Dataset entries>
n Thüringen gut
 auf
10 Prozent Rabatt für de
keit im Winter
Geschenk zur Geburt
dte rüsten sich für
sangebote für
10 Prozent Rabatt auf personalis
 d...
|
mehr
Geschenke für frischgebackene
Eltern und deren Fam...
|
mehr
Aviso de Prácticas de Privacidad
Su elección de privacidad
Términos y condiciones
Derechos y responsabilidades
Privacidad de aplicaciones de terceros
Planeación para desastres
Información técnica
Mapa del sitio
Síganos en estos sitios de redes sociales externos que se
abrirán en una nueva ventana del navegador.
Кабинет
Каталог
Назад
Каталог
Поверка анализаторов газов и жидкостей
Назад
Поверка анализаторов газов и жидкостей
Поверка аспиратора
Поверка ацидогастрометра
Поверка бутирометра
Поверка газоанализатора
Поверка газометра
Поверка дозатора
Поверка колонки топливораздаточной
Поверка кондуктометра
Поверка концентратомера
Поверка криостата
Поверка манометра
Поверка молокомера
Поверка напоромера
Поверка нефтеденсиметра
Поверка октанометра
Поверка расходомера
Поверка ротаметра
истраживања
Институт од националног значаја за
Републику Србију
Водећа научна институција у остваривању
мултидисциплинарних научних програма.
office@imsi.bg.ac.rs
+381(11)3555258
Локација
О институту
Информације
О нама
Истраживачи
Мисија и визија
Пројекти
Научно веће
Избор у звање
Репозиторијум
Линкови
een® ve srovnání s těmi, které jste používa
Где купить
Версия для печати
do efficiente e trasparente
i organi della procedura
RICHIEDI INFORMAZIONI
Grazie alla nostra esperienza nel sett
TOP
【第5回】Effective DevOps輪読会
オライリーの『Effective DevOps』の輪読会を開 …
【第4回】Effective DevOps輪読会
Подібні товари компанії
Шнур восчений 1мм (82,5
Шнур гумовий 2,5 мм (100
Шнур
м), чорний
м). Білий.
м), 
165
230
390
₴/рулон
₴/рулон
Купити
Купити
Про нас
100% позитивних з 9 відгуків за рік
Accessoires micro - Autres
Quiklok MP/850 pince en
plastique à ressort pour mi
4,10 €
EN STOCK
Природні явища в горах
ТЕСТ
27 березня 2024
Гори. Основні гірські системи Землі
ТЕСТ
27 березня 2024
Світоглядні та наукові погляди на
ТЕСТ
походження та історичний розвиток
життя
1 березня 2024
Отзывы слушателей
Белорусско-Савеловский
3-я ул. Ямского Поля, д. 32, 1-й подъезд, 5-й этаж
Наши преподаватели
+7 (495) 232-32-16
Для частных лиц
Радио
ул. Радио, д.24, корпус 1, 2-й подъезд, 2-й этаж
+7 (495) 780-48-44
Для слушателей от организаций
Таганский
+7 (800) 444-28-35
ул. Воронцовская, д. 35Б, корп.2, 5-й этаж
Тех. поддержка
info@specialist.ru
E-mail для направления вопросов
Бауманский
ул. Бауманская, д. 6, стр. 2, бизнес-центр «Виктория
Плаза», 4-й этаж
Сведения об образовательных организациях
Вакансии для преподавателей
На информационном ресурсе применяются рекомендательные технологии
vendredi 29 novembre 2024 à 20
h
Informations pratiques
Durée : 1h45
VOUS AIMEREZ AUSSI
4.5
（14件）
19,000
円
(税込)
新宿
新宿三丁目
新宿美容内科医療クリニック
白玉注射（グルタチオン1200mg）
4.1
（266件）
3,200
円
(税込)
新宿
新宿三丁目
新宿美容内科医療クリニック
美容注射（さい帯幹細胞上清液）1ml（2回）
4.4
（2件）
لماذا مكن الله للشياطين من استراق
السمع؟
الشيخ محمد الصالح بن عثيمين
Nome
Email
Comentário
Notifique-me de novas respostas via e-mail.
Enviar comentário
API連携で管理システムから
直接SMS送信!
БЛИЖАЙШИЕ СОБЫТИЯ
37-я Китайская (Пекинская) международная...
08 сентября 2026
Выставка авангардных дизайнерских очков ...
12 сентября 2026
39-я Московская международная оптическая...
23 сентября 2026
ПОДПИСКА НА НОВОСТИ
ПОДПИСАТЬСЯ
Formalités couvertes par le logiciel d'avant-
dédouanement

Task brief>
Return only this span, exactly: the line that contains "08 сентября 2026" and all lines after it to the end of the records.

Task result>
08 сентября 2026
Выставка авангардных дизайнерских очков ...
12 сентября 2026
39-я Московская международная оптическая...
23 сентября 2026
ПОДПИСКА НА НОВОСТИ
ПОДПИСАТЬСЯ
Formalités couvertes par le logiciel d'avant-
dédouanement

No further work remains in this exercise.